* Task:
In the listing below, find each line with the string "output" and report it.
┄┄┄┄┄┄┄┄┄┄┄┄┄┄┄┄┄┄┄┄
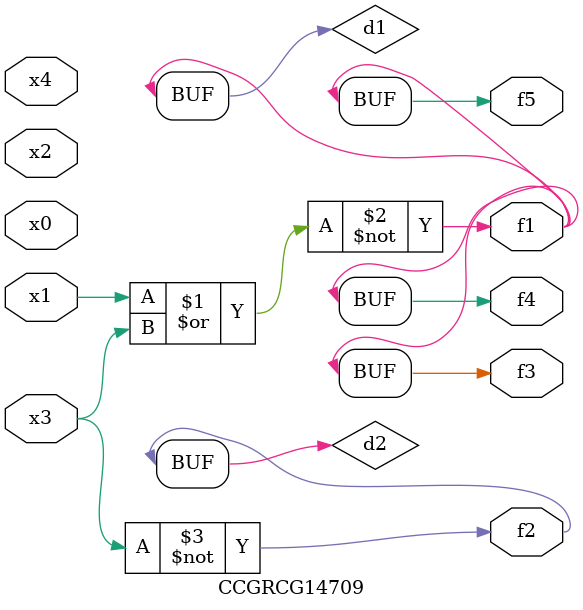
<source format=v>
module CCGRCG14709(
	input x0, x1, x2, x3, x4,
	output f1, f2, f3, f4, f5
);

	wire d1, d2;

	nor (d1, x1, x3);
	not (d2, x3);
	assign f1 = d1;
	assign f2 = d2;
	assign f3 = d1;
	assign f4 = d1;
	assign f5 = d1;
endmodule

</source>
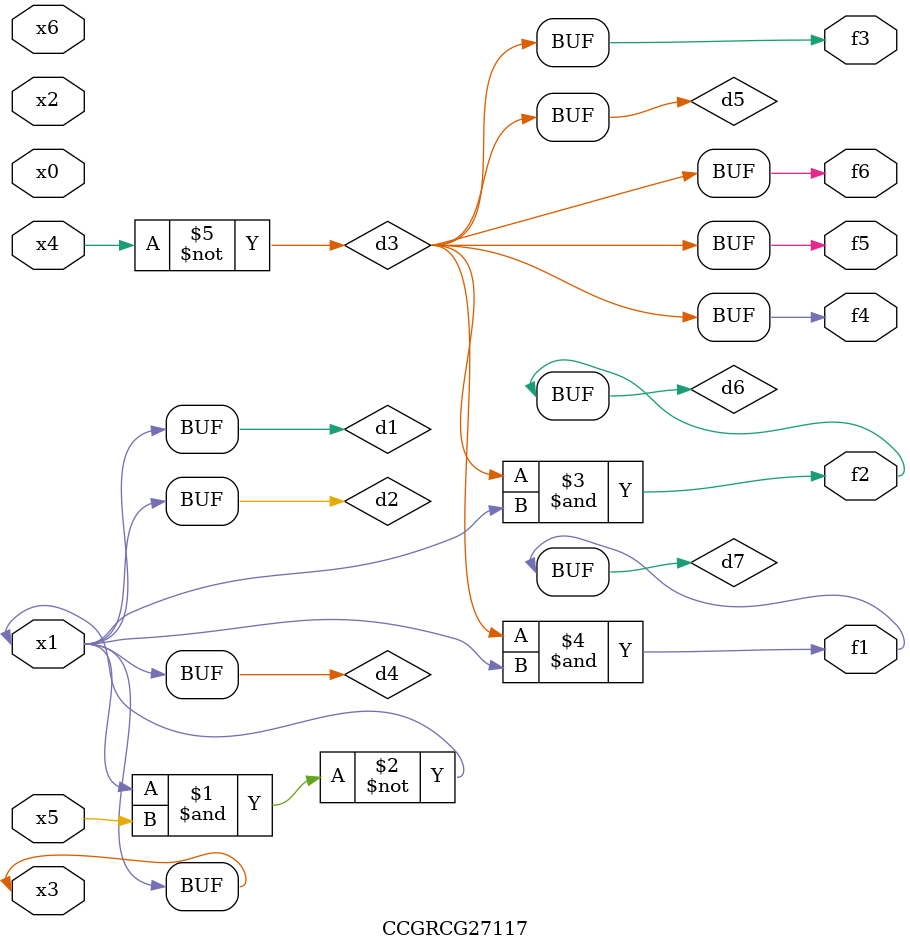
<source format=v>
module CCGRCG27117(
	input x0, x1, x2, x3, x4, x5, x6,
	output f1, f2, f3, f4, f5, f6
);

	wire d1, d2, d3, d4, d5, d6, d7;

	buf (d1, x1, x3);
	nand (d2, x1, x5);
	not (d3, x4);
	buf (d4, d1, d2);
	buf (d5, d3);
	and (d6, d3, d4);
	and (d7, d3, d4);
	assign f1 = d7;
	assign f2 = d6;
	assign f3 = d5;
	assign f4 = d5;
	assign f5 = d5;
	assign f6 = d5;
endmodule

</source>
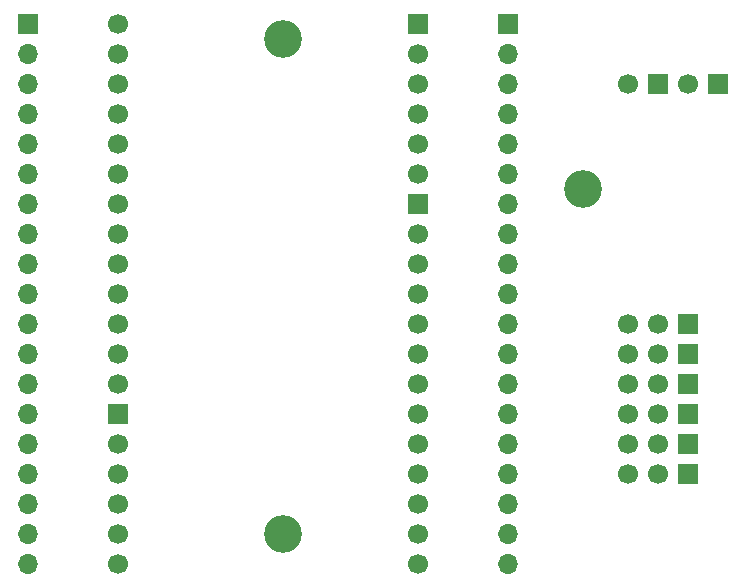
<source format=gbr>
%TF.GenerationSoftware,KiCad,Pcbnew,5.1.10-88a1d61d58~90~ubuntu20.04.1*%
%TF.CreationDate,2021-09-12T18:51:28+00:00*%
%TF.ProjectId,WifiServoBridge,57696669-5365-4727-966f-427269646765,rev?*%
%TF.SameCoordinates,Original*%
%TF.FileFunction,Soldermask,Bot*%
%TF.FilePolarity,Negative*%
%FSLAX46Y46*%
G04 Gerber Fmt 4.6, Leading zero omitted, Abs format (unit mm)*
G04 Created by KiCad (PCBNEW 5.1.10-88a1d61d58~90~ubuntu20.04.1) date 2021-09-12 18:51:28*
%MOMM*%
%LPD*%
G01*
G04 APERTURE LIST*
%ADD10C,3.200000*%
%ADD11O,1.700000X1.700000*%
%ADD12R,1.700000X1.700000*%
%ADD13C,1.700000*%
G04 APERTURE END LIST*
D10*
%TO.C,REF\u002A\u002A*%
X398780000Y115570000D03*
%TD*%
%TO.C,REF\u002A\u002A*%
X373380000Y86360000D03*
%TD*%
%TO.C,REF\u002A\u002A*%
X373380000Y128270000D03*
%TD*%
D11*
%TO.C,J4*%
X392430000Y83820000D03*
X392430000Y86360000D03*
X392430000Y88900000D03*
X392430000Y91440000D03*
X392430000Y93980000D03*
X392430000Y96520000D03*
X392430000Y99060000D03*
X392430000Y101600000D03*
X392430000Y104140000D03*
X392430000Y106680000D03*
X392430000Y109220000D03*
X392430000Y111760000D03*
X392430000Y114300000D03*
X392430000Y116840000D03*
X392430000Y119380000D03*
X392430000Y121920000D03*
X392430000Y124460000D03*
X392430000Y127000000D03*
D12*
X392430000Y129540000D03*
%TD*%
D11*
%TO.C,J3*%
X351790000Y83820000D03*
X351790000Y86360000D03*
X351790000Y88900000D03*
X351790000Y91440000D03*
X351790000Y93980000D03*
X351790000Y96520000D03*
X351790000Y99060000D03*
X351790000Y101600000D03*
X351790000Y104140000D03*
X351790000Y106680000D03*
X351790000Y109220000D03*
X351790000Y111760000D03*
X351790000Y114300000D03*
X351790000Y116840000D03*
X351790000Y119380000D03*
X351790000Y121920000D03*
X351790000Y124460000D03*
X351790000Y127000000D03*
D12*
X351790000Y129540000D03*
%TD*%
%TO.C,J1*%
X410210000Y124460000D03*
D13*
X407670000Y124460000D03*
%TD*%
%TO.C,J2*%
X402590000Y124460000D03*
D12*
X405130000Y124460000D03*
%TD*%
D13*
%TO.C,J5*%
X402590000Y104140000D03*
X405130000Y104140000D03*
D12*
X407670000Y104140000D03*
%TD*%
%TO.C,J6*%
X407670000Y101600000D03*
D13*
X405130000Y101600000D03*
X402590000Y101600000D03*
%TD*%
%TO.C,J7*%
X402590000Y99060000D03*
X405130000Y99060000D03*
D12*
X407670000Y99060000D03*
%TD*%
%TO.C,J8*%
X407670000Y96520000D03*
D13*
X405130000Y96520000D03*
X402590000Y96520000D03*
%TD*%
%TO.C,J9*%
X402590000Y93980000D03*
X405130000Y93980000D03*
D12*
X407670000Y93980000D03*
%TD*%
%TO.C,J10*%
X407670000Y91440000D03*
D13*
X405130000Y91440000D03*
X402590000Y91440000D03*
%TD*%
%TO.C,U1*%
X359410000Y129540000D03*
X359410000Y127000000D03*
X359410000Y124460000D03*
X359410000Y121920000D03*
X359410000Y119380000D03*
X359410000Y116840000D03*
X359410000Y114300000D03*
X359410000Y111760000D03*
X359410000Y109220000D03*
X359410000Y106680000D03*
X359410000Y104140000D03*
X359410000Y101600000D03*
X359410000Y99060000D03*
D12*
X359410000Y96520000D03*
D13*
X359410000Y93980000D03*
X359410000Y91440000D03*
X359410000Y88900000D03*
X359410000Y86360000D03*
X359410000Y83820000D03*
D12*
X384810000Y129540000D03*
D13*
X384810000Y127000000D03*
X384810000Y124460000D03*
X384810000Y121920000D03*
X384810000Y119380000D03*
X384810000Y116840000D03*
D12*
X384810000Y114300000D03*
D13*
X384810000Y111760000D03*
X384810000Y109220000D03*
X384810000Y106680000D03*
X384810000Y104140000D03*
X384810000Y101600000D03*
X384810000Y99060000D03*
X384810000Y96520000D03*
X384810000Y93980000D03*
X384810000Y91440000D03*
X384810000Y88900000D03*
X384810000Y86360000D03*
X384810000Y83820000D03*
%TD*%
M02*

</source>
┄┄┄┄┄┄┄┄┄┄┄┄┄┄┄┄┄┄┄┄
* Solution:
	output f1, f2, f3, f4, f5
	output f1, f2, f3, f4, f5, f6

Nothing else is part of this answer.